Significación y consecuencias de la colonización de los siglos VIII al VI
a. C.
La colonización de los siglos VIII al VI a. C. tuvo
significación excepcional para el ulterior desarrollo histórico de Grecia. A
diferencia de la colonización de tiempos anteriores, condicionada por una serie
de migraciones de varias tribus, el movimiento colonizador de los siglos viii
al vi está orgánicamente vinculado con la aparición de la sociedad clasista en
Grecia, con la formación del Estado griego. El carácter irregular del reparto
de la tierra que engendraba la lucha de clases, como también el desarrollo de
los oficios artesanales y del comercio, habían estimulado la colonización. Esta
última, a su vez, propició el desarrollo del comercio griego. Los griegos,
según la expresión metafórica de Platón, habían rodeado el mar Mediterráneo
como las ranas sentadas en torno a un pantano. Y los fenicios debieron cederles
la primacía. Para la Grecia central, árida y pobre en materias primas y
cereales, tal ampliación de los vínculos comerciales tuvo un gran valor.

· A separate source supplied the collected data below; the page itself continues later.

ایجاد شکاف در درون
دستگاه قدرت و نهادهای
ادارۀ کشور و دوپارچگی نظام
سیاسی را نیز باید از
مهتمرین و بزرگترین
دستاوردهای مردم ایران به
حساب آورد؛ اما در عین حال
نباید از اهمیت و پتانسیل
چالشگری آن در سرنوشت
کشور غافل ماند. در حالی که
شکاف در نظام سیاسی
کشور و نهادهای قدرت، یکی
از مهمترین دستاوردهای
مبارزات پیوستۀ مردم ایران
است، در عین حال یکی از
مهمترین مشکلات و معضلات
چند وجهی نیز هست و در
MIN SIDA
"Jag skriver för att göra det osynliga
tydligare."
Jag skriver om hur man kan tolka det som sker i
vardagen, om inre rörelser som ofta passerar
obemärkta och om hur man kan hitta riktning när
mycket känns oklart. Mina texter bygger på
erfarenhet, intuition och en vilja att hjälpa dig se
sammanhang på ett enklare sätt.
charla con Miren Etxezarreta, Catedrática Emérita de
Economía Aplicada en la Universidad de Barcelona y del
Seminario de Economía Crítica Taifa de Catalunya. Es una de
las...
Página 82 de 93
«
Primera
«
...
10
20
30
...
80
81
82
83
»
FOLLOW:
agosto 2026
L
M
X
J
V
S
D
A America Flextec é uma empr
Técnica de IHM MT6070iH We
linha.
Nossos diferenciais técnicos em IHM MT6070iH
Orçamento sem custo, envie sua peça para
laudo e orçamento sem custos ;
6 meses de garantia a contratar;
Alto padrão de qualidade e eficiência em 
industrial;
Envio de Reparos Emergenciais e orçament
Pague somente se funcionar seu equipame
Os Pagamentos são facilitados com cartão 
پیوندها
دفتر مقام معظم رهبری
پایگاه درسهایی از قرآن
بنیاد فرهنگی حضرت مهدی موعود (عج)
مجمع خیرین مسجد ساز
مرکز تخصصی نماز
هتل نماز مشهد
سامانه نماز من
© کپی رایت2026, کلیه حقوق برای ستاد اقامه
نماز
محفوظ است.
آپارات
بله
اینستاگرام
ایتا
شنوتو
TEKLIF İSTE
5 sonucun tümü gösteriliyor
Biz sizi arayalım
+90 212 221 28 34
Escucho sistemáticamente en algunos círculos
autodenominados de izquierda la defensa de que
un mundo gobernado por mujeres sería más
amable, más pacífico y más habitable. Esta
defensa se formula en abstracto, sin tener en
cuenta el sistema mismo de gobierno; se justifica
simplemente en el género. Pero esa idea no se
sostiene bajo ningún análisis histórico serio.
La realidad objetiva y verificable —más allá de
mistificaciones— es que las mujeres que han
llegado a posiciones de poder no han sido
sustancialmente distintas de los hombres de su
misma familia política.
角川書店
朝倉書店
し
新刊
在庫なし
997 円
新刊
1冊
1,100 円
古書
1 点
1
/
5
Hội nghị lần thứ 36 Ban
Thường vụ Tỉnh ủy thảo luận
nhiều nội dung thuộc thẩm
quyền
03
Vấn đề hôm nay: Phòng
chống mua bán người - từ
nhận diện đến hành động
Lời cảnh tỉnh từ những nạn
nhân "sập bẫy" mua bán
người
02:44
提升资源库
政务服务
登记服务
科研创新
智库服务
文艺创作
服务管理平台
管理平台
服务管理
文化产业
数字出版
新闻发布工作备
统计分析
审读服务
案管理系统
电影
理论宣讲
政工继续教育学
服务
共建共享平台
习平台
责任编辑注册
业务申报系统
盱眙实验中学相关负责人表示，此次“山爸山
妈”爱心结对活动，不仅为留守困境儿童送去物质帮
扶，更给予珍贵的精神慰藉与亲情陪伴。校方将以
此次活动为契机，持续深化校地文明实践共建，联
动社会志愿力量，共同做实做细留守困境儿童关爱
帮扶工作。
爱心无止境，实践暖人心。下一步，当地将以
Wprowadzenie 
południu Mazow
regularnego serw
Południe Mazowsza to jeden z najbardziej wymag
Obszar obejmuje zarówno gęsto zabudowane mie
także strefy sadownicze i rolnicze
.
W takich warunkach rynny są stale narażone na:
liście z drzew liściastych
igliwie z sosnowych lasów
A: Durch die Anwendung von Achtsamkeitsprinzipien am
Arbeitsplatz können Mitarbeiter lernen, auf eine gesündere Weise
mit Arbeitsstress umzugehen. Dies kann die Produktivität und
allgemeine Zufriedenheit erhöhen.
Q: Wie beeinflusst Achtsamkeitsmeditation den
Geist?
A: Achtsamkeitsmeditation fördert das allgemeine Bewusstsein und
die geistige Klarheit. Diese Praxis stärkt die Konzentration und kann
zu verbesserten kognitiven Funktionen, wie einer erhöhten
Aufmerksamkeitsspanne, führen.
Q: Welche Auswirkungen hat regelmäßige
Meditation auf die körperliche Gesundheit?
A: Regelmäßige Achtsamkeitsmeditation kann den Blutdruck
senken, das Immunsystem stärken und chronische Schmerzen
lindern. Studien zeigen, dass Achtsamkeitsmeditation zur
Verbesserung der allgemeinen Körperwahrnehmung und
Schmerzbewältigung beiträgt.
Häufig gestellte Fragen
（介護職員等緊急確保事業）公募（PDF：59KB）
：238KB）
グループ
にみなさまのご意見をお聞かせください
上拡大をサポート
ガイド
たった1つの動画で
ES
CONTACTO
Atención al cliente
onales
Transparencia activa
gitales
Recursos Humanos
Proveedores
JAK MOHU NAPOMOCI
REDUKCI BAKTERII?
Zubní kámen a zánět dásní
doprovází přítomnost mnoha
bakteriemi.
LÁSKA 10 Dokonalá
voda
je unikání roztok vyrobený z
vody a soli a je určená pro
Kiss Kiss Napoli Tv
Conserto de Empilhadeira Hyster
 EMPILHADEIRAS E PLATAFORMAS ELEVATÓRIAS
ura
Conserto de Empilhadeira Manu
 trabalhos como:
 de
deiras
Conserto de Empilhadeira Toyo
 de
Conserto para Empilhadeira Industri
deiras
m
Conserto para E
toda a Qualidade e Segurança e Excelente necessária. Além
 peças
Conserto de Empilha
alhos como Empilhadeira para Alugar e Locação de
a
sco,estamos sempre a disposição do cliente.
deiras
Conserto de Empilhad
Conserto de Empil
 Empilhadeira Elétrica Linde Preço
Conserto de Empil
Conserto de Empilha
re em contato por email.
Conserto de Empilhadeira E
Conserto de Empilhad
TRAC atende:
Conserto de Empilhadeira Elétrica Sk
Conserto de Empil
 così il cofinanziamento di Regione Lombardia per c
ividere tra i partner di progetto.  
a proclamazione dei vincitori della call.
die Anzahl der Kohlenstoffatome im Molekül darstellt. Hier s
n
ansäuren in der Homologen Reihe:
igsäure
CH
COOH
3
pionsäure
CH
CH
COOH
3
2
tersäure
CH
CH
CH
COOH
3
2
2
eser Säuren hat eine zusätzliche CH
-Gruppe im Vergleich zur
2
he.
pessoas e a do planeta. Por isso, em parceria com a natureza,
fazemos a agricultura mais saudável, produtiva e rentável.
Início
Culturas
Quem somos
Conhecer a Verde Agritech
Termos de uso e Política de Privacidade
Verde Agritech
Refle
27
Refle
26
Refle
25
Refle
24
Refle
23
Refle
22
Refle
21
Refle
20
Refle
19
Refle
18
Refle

No
fueron los intereses políticos, sino precisamente los económicos, los
comerciales, los que ligaron a las colonias, mediante estrechos lazos, con sus
respectivas metrópolis. Como resultado, fueron creándose condiciones
excepcionalmente favorables para el desarrollo de la producción de mercancías y
para el comercio de importación y exportación, que, a su vez, forzó el
crecimiento de las fuerzas productivas de la sociedad griega, es decir, el
desarrollo de la economía esclavista en una forma integral. Tal desarrollo,
empero, se cumplía en las diversas regiones de Grecia de manera heterogénea:
las poblaciones de las comunidades que se liberaron antes que otras de las
supervivencias del régimen de gens familiar iban desarrollando con mayor
rapidez los oficios artesanales, el comercio marítimo y la actividad
colonizadora; en otras comunidades, las supervivencias gentilicias perduraron
más tiempo e impusieron un sello sobre la estructura económico-social. De esta
manera, el estudio de las líneas comunes de desarrollo en la antigua Grecia ha
de combinarse también con el estudio de las particularidades locales de este
proceso. Desde este punto de vista, la historia de las distintas comunidades
griegas asume un considerable interés.